A l’issue de l’opération, Masseran Gestion, filiale de capital-risque du groupe Caisse d’Epargne, devient le premier actionnaire de Global Bioénergies avec 39,9% du capital et des droits de vote devant les deux fondateurs et dirigeants, Marc Delcourt et Philippe Marlière, qui détiennent désormais 39,6% du capital et des droits de vote à eux deux contre 43,4% auparavant. Le flottant s’établit à 20,4%. Le groupe sucrier Cristal Union reste actionnaire et OTC Asset Management fait son entrée au capital grâce à un apport modeste de 400 000 euros.

Sur la base du cours de l’entreprise du 28 juin dernier (19,91 euros), la capitalisation boursière de cette société créée en 2008 atteint 36 M€ (contre 31,4 M€ il y a un an), un bon niveau pour une société française des cleantech. Global Bioénergies s’est introduite sur Alternext il y a un an, collectant à l’époque 6,6 M€  alors qu’elle visait initialement 4,6 M.

La cotation des actions nouvelles doit démarrer le 5 juillet.

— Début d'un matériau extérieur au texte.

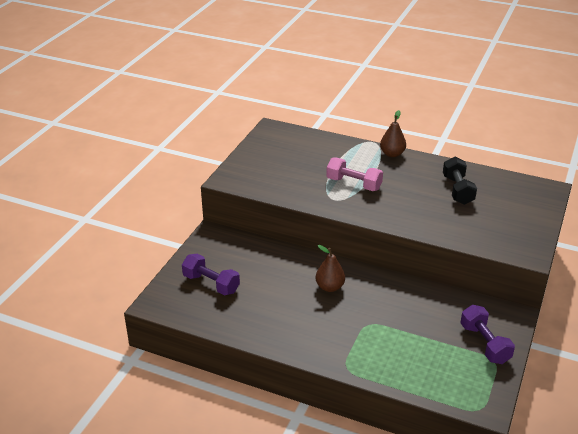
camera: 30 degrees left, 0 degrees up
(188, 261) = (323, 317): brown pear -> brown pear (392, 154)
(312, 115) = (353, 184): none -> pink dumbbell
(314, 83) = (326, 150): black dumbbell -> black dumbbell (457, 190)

Prochaine levée de fonds en 2013

La société travaille sur un procédé pour fabriquer du carburant liquide ou des polymères à partir de l’isobutène extrait du sucre de canne ou de betterave. Cette levée de fonds va lui permettre de continuer le développement et l’industrialisation de son procédé de production d’isobutène et de financer l’achèvement du pilote de laboratoire et les études du pilote industriel. Enfin, elle servira aussi à poursuivre les travaux de R&D sur d’autres molécules de la famille des oléfines légères (éthylène, propylène, n-butène, butadiène, isoprène).

Une nouvelle levée de fonds est d’ores et déjà programmée pour 2013 pour financer la construction du pilote industriel et la phase de tests. La société prévoit un investissement compris entre 5 et 10 M€ pour acquérir les équipements nécessaires.

La société ne réalise pour l’instant quasiment pas de chiffre d’affaires hormis quelques petits revenus de licences (100 000 euros sur ses derniers résultats semestriels, au 31 décembre 2011) mais Marc Delcourt, son PDG, table sur des « revenus explosifs à la fin du pilote industriel, fin 2014 », ainsi que sur un probable démarrage d’exploitation industrielle début 2017.